A few months ago, we had an opportunity for one-on-one time with standardized patients (SPs): the trained actors that are well-versed in how us medical school fledglings should and shouldn’t be performing physical exams. It was a laid-back, non-graded session wherein we could ask for advice and even have the SPs walk us through exactly what we should do. So, when it came time for the abdominal exam, I asked my SP, “Okay, is this where I auscultate before pal …”
“Ask-ull-what?! No no no, you don’t say that. I am a patient. I don’t know what that means. Why would you use words a patient doesn’t understand?”
Although I understood (and agreed with) her point completely, I was mildly irritated. In the week prior to that session, I had been corrected for listening and not auscultating. Since this exercise was part of our clinical skills course, I honestly thought I’d earn another stink-eye if I didn’t use the proper lingo again.
Fortunately, the awkwardness of that session had peaked a mere 30 seconds into it, so my poor word choice didn’t make it any worse. What it made me realize, though, was that this was going to be the first of many of the most difficult concepts to learn in medical school: the ones that won’t be found in any clinical skills session or USMLE review book.
As a former linguistics major, seasoned patient, and expert waiting room accomplice, I have always understood quite well the language barriers that exist between doctor and patient (and no, I don’t mean those that arise from thick accents). But I have to say that, even a year in, it’s exceedingly difficult to switch gears from medicalese, which is desired and arguably mandatory in the classroom and on the wards, to the language that the human beings we treat actually use.
Just the other day, without even thinking, I asked a patient at one of our free, student-run clinics if he had hypertension. Pathetically, it wasn’t until I received a look that might otherwise be elicited for me having three too many eyebrows that I thought to blurt out “high blood pressure” instead.
From a linguistics standpoint, there is a somewhat logical explanation: The sterile dialect of our long-coated superiors is not only the standard for precision and professionalism, but it’s also the language in which we learn everything. Just like how people tend to count in their first, native tongue, no matter how fluent they are in another, those in the medical field stick to the words with which they were taught medicine.

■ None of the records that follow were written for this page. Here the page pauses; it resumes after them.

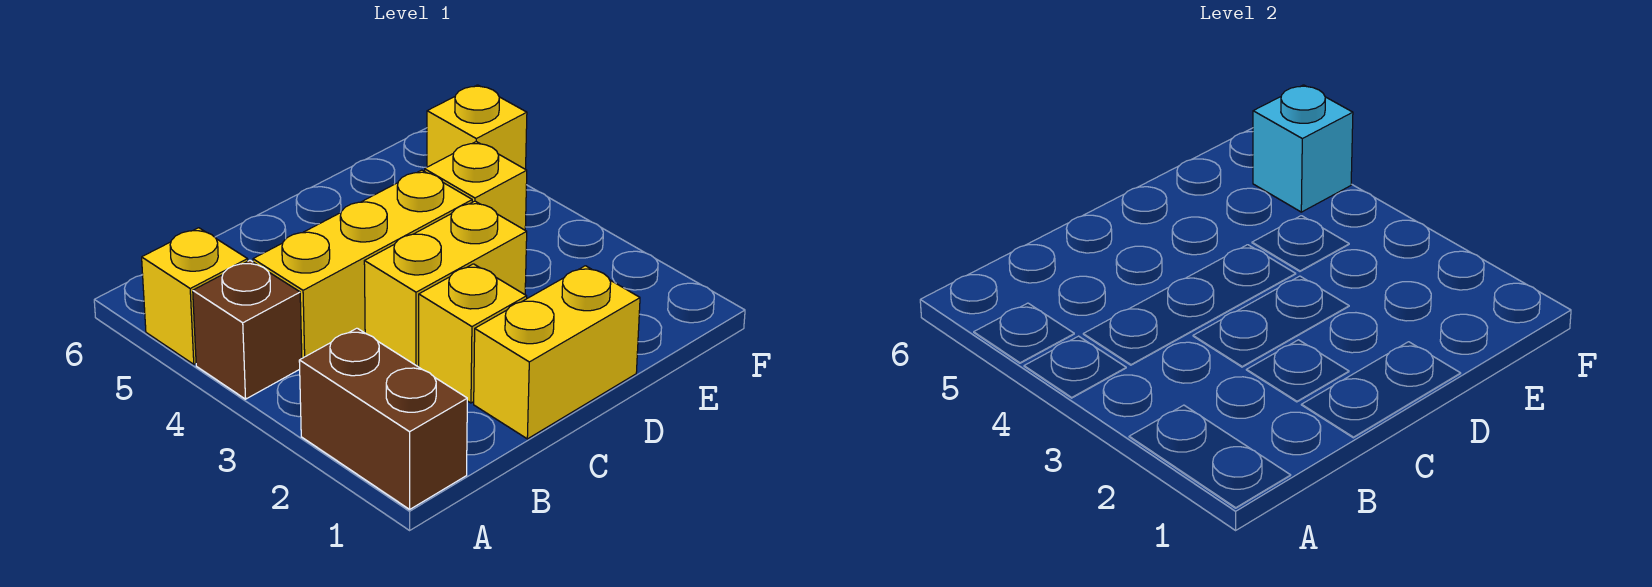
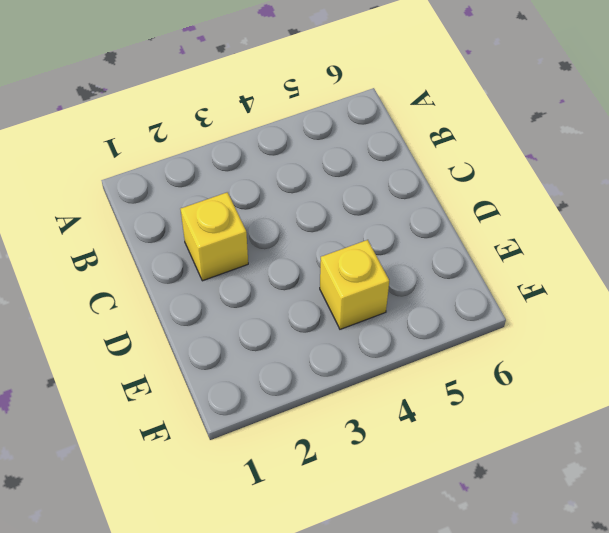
none -> brown 1x2 brick [299,328,467,509]
none -> brown 1x1 brick [193,260,302,399]

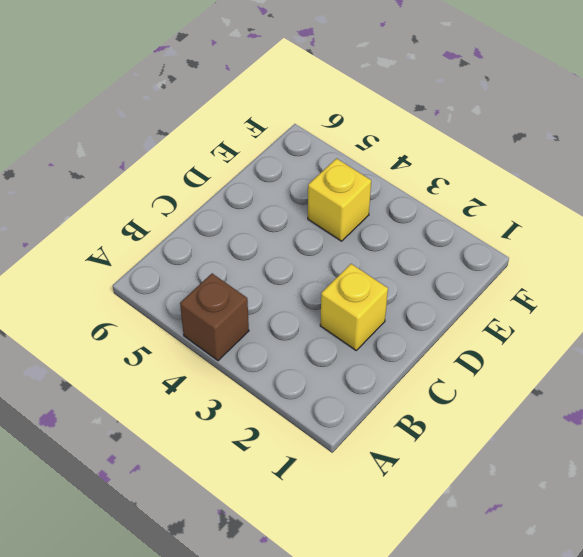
none -> brown 1x2 brick [299,328,467,509]
none -> yellow 1x1 brick [142,228,248,364]

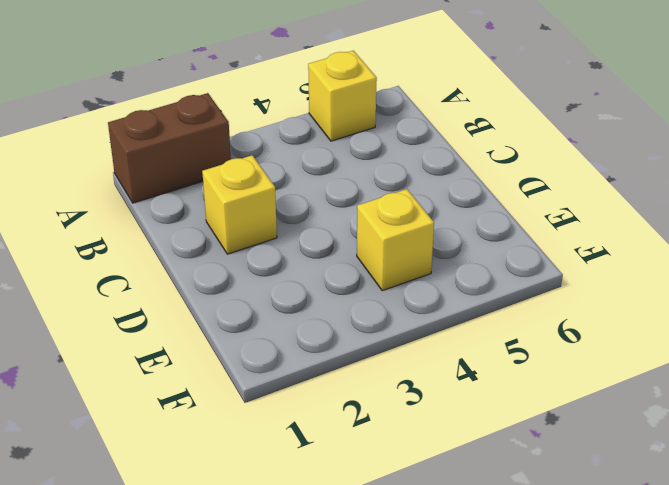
none -> brown 1x1 brick [193,260,302,399]
none -> yellow 1x3 brick [253,170,472,358]

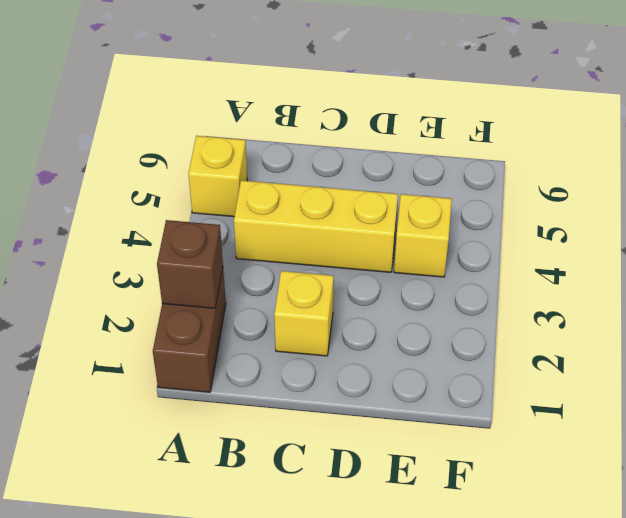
brown 1x1 brick [157,220,223,308] -> brown 1x1 brick moved to [193,260,302,399]
none -> yellow 1x2 brick [474,266,640,439]
none -> yellow 1x2 brick [364,201,527,367]

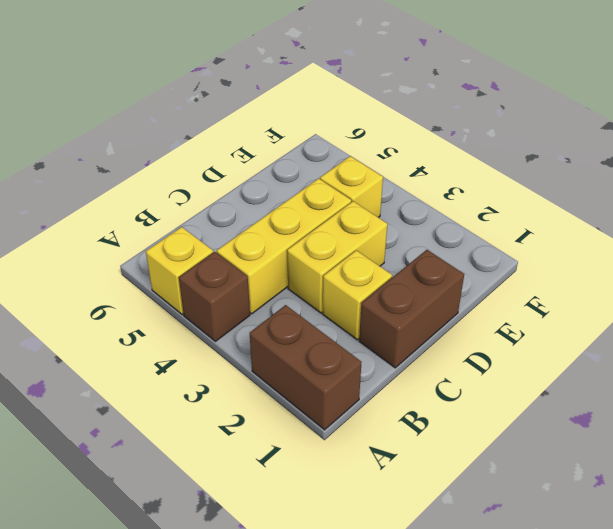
brown 1x2 brick [359,250,464,368] -> yellow 1x2 brick [474,266,640,439]
none -> yellow 1x1 brick [427,85,527,169]
none -> cyan 1x1 brick [1253,85,1353,212]

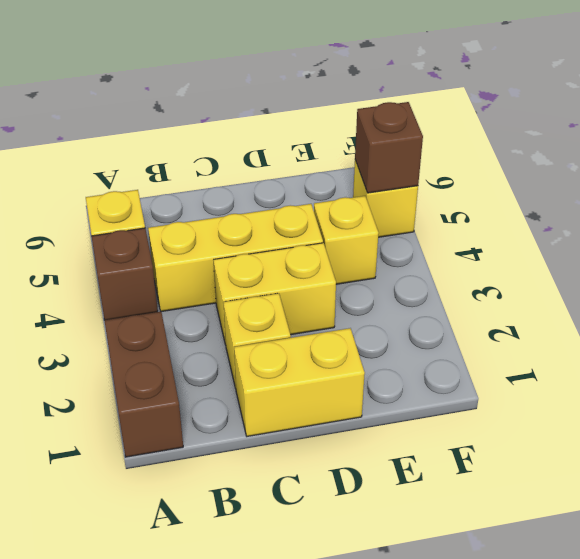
brown 1x1 brick [355,102,423,193] -> cyan 1x1 brick [1253,85,1353,212]

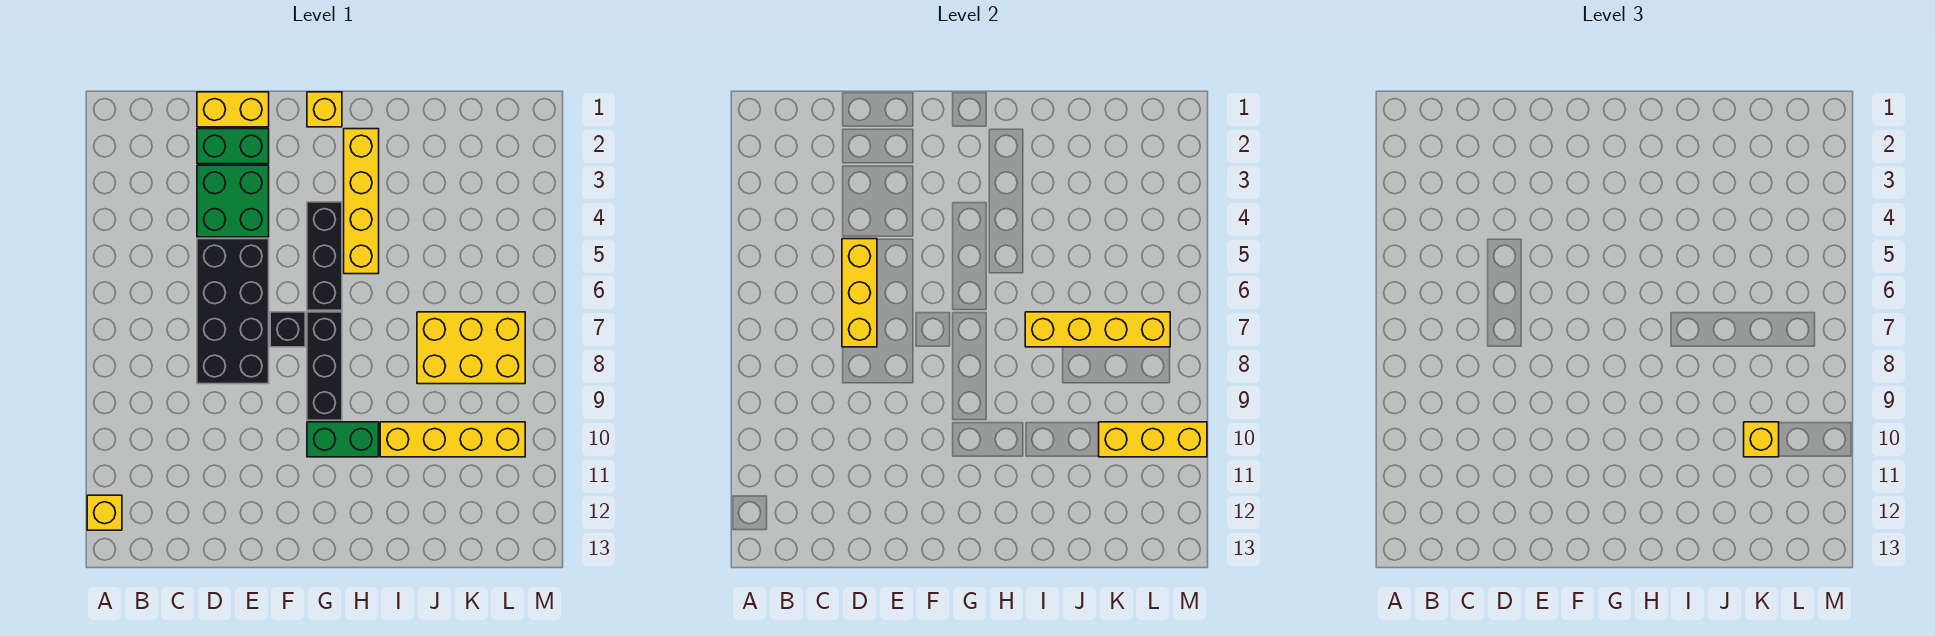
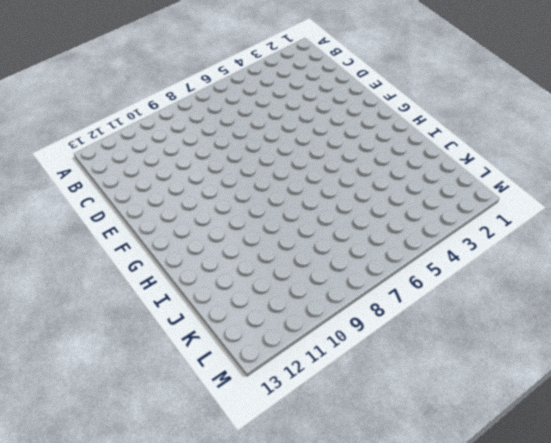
none -> yellow 1x1 brick [87,495,122,530]
none -> yellow 1x2 brick [197,92,269,127]
none -> green 1x2 brick [197,129,269,164]

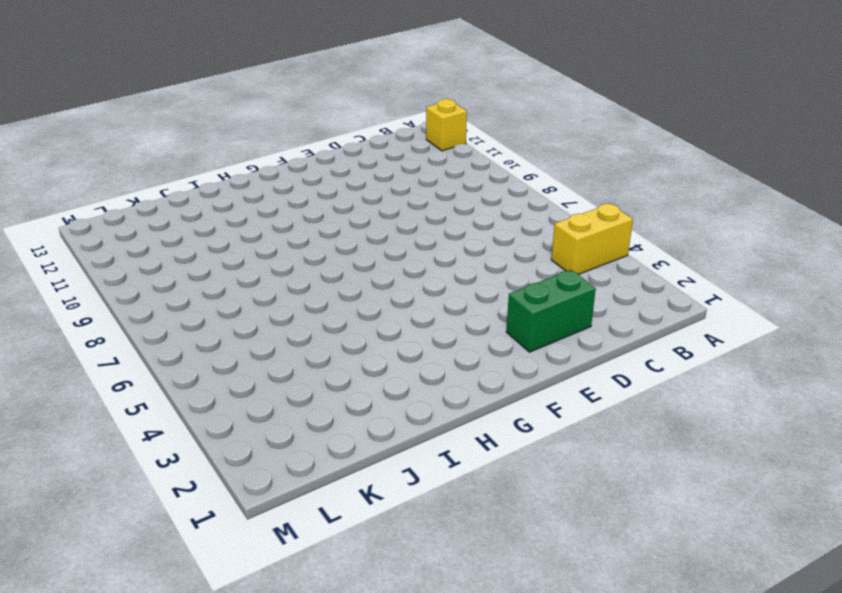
yellow 1x2 brick [551,204,633,274] -> yellow 1x2 brick moved to [197,92,269,127]
none -> green 2x2 brick [197,165,269,237]
none -> black 2x4 brick [197,239,269,384]
none -> black 1x1 brick [270,312,305,347]

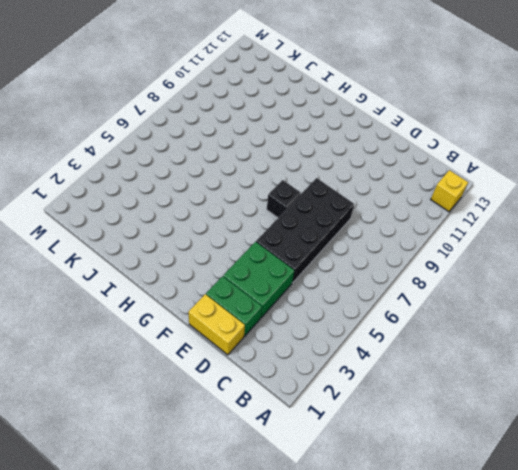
none -> yellow 1x1 brick [307,92,342,127]
none -> black 1x3 brick [307,202,342,310]
none -> black 1x3 brick [307,312,342,420]

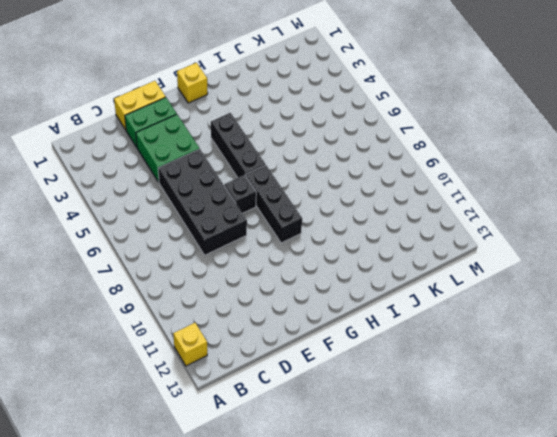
none -> green 1x2 brick [307,422,379,457]
none -> yellow 1x4 brick [344,129,379,274]
none -> yellow 1x4 brick [380,422,525,457]

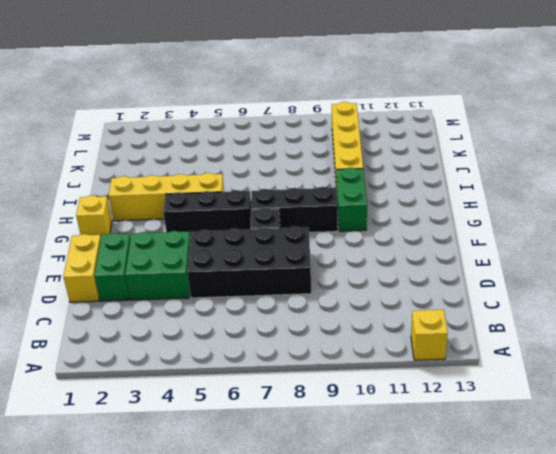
none -> yellow 2x3 brick [417,312,525,384]
none -> yellow 1x3 brick [842,239,877,347]
none -> yellow 1x4 brick [1025,312,1170,347]

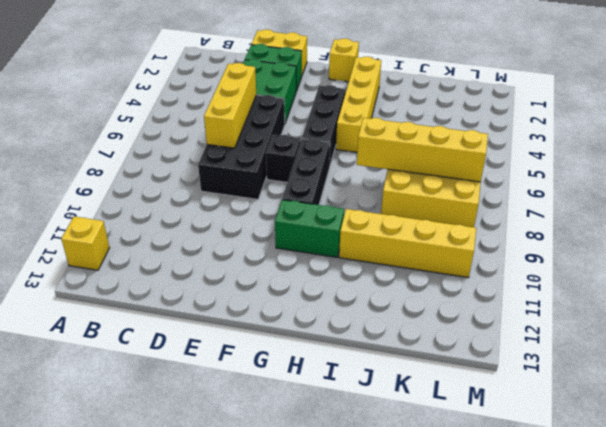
none -> yellow 1x3 brick [1099,422,1207,457]
none -> yellow 1x1 brick [1744,422,1779,457]

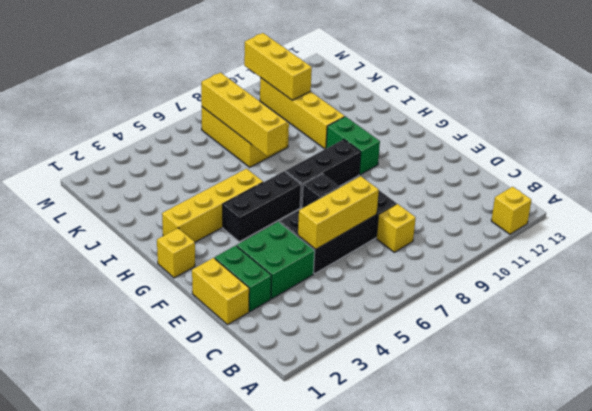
yellow 1x1 brick [376,204,416,252] -> yellow 1x1 brick moved to [1744,422,1779,457]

It was esoteric terminology that first disenchanted me with the study of linguistics, and here it is again, wedging itself in the growing divide between physician and patient. This hardly surprises me, though. I have access to hundreds of biochemistry practice problems, but I can only hope for plenty more brutally humbling exchanges with patients.
Granted, it does take some additional brainpower and time to generate a clear translation for patients, but aren’t we all accepted to medical school because of our (sometimes irrational) tendencies to go the extra mile, especially when it comes to helping others?
And even if our LCME-approved, “Patient as a Person” PowerPoint presentations could effectively teach us how to translate between the grammars, would anyone really listen to them? Or would we all tune out in favor of counting the number of cytokines we haven’t memorized yet?
I recognize the need for a streamlined and standardized language when diagnosing illness, but I don’t understand why we are all so quick to forget the words we learned before medical school when healing people.
After all, it is pretty silly to use such a fancy word for making sure we hear lunch sloshing around our patient’s belly.
Allison Goldberg is a medical student.